Loophole in Bill Allows Payday Lenders to Charge 365% Interest Rates, Senate Committee Hears

by EditorK

(Laura Tancredi/Pexels.com)

Updated: May 23, 2023 

The Department of Finance has confirmed the existence of a loophole in a bill aimed at combating usury, allowing payday lenders to charge interest rates of up to 365 percent annually.

“The annual percentage rate on $14 per $100 is still a very high rate, 300 percent or more,” Sen. Jim Quinn said during a Standing Senate Committee on Legal and Constitutional Affairs meeting on May 18. “That’s a very high rate. I’m wondering why.”

Bill C-47, also known as the Budget Implementation Act, lowers the criminal interest rate from the current 60 percent a year to approximately 42 percent, according to Blacklock’s Reporter. However, payday lenders are still permitted to charge borrowers up to $14 on every $100 borrowed on a monthly or biweekly basis, resulting in an equivalent annual interest rate of 365 percent.

“That does target vulnerable Canadians mostly,” Quinn said. “Why wouldn’t we consider having a consistent application of the criminal rate? I am at a loss as to why we are not better protecting those most vulnerable.”

In defence of the exemption, Attorney General David Lametti acknowledged the validity of the concern raised but said there is “a sad necessity for a lot of the payday loan operations to make these kinds of monies available,” citing the higher risk involved in denying access to immediate funds could leave individuals without food.

“Shouldn’t vulnerable Canadians be better protected?” Quinn asked.

“The opposite is also true if they don’t have access to that money,” Lametti responded. “If they don’t have immediate access to that money they also don’t get food. It’s a lousy situation. It’s a true dilemma. Neither option is good.”

Sen. Kim Pate brought attention to the fact that payday lenders have already started adapting their practices to circumvent any new usury laws. She pointed out that these predatory companies have begun offering high-interest installment loans instead of traditional payday loans, making it clear that stricter measures are necessary to address the issue effectively.

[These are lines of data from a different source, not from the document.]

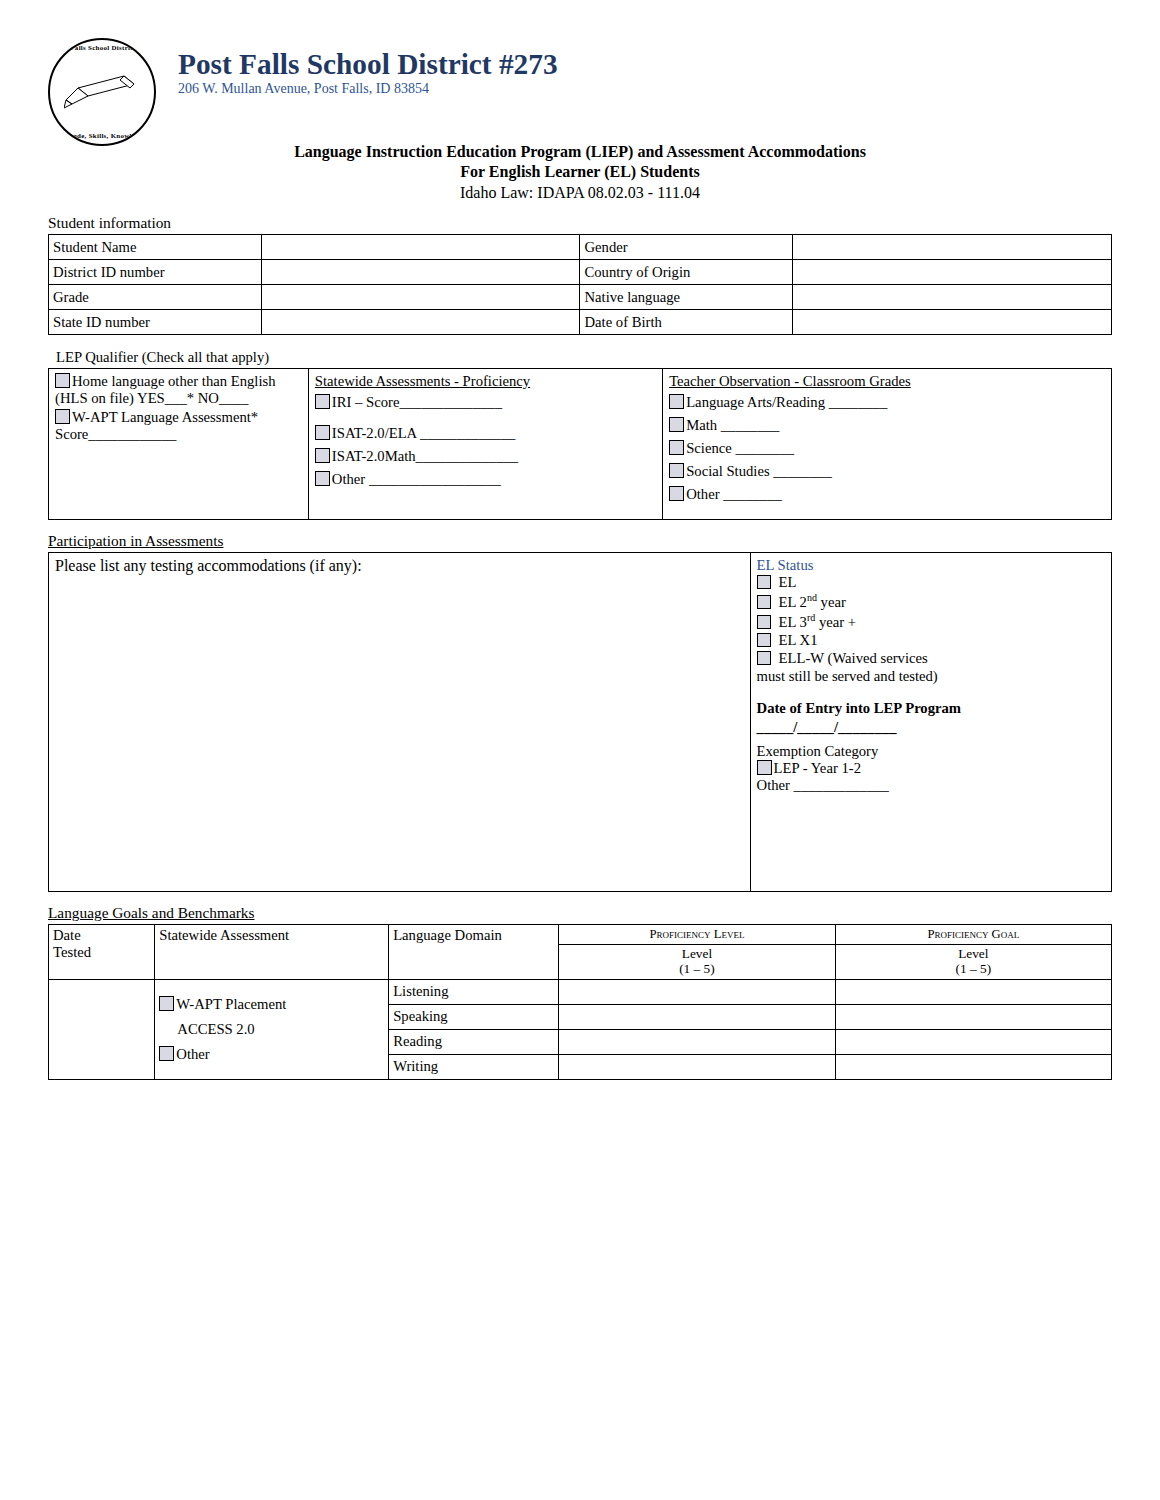Post Falls School District 273
Attitude, Skills, Knowledge
Post Falls School District #273
206 W. Mullan Avenue, Post Falls, ID 83854
Language Instruction Education Program (LIEP) and Assessment Accommodations
For English Learner (EL) Students
Idaho Law: IDAPA 08.02.03 - 111.04
Student information
| Student Name | | Gender | |
| District ID number | | Country of Origin | |
| Grade | | Native language | |
| State ID number | | Date of Birth | |
LEP Qualifier (Check all that apply)
| Home language other than English (HLS on file) YES___* NO____ W-APT Language Assessment* Score____________ | Statewide Assessments - Proficiency IRI – Score______________ ISAT-2.0/ELA _____________ ISAT-2.0Math______________ Other __________________ | Teacher Observation - Classroom Grades Language Arts/Reading ________ Math ________ Science ________ Social Studies ________ Other ________ |
Participation in Assessments
| Please list any testing accommodations (if any): | EL Status EL EL 2 nd year EL 3 rd year + EL X1 ELL-W (Waived services must still be served and tested) Date of Entry into LEP Program _____/_____/________ Exemption Category LEP - Year 1-2 Other _____________ |
Language Goals and Benchmarks
| Date Tested | Statewide Assessment | Language Domain | Proficiency Level | Proficiency Goal |
| Level (1 – 5) | Level (1 – 5) |
| | W-APT Placement ACCESS 2.0 Other | Listening | | |
| Speaking | | |
| Reading | | |
| Writing | | |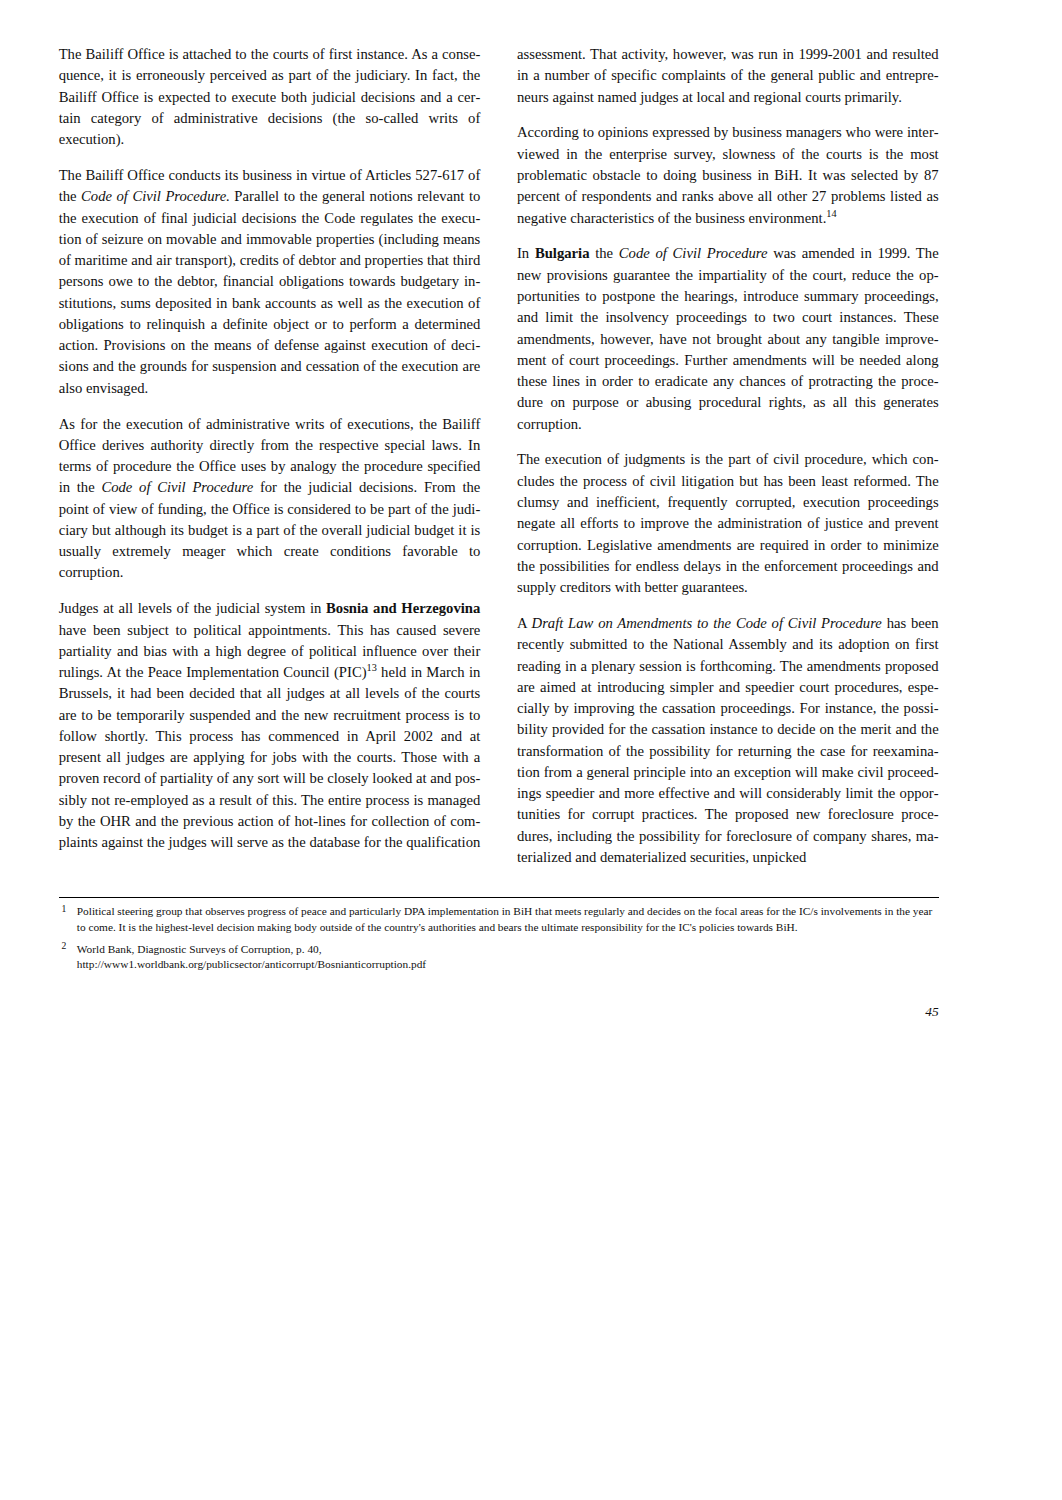The Bailiff Office is attached to the courts of first instance. As a consequence, it is erroneously perceived as part of the judiciary. In fact, the Bailiff Office is expected to execute both judicial decisions and a certain category of administrative decisions (the so-called writs of execution).
The Bailiff Office conducts its business in virtue of Articles 527-617 of the Code of Civil Procedure. Parallel to the general notions relevant to the execution of final judicial decisions the Code regulates the execution of seizure on movable and immovable properties (including means of maritime and air transport), credits of debtor and properties that third persons owe to the debtor, financial obligations towards budgetary institutions, sums deposited in bank accounts as well as the execution of obligations to relinquish a definite object or to perform a determined action. Provisions on the means of defense against execution of decisions and the grounds for suspension and cessation of the execution are also envisaged.
As for the execution of administrative writs of executions, the Bailiff Office derives authority directly from the respective special laws. In terms of procedure the Office uses by analogy the procedure specified in the Code of Civil Procedure for the judicial decisions. From the point of view of funding, the Office is considered to be part of the judiciary but although its budget is a part of the overall judicial budget it is usually extremely meager which create conditions favorable to corruption.
Judges at all levels of the judicial system in Bosnia and Herzegovina have been subject to political appointments. This has caused severe partiality and bias with a high degree of political influence over their rulings. At the Peace Implementation Council (PIC)13 held in March in Brussels, it had been decided that all judges at all levels of the courts are to be temporarily suspended and the new recruitment process is to follow shortly. This process has commenced in April 2002 and at present all judges are applying for jobs with the courts. Those with a proven record of partiality of any sort will be closely looked at and possibly not re-employed as a result of this. The entire process is managed by the OHR and the previous action of hot-lines for collection of complaints against the judges will serve as the database for the qualification assessment. That activity, however, was run in 1999-2001 and resulted in a number of specific complaints of the general public and entrepreneurs against named judges at local and regional courts primarily.
According to opinions expressed by business managers who were interviewed in the enterprise survey, slowness of the courts is the most problematic obstacle to doing business in BiH. It was selected by 87 percent of respondents and ranks above all other 27 problems listed as negative characteristics of the business environment.14
In Bulgaria the Code of Civil Procedure was amended in 1999. The new provisions guarantee the impartiality of the court, reduce the opportunities to postpone the hearings, introduce summary proceedings, and limit the insolvency proceedings to two court instances. These amendments, however, have not brought about any tangible improvement of court proceedings. Further amendments will be needed along these lines in order to eradicate any chances of protracting the procedure on purpose or abusing procedural rights, as all this generates corruption.
The execution of judgments is the part of civil procedure, which concludes the process of civil litigation but has been least reformed. The clumsy and inefficient, frequently corrupted, execution proceedings negate all efforts to improve the administration of justice and prevent corruption. Legislative amendments are required in order to minimize the possibilities for endless delays in the enforcement proceedings and supply creditors with better guarantees.
A Draft Law on Amendments to the Code of Civil Procedure has been recently submitted to the National Assembly and its adoption on first reading in a plenary session is forthcoming. The amendments proposed are aimed at introducing simpler and speedier court procedures, especially by improving the cassation proceedings. For instance, the possibility provided for the cassation instance to decide on the merit and the transformation of the possibility for returning the case for reexamination from a general principle into an exception will make civil proceedings speedier and more effective and will considerably limit the opportunities for corrupt practices. The proposed new foreclosure procedures, including the possibility for foreclosure of company shares, materialized and dematerialized securities, unpicked
Political steering group that observes progress of peace and particularly DPA implementation in BiH that meets regularly and decides on the focal areas for the IC/s involvements in the year to come. It is the highest-level decision making body outside of the country's authorities and bears the ultimate responsibility for the IC's policies towards BiH.
World Bank, Diagnostic Surveys of Corruption, p. 40,
http://www1.worldbank.org/publicsector/anticorrupt/Bosnianticorruption.pdf
45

Pate further emphasized the need to address that chartered banks often fail to cater to the needs of those who are compelled to turn to predatory lenders. She expressed interest in developments in that area, suggesting that a comprehensive solution requires improvements in mainstream financing options.

Mark Radley, acting director of consumer affairs in the Department of Finance, said further legislation is under consideration, and that “We’ll be proceeding to consult on whether to lower the criminal rate of interest further as well as lowering the cap on payday lending.”

In 2007, the responsibility of regulating payday loans was assigned to individual provinces. A 2010 study titled “Payday Lending: In Search of A Local Alternative,” conducted by the Wellesley Institute, a research group based in Ontario,  revealed that borrowers often resort to high-interest short-term loans due to limited access to mainstream financing.

The study also highlighted the alarming trend of chronic debt among borrowers who find themselves trapped in a cycle of repeat loans, paying additional fees without receiving any new funds.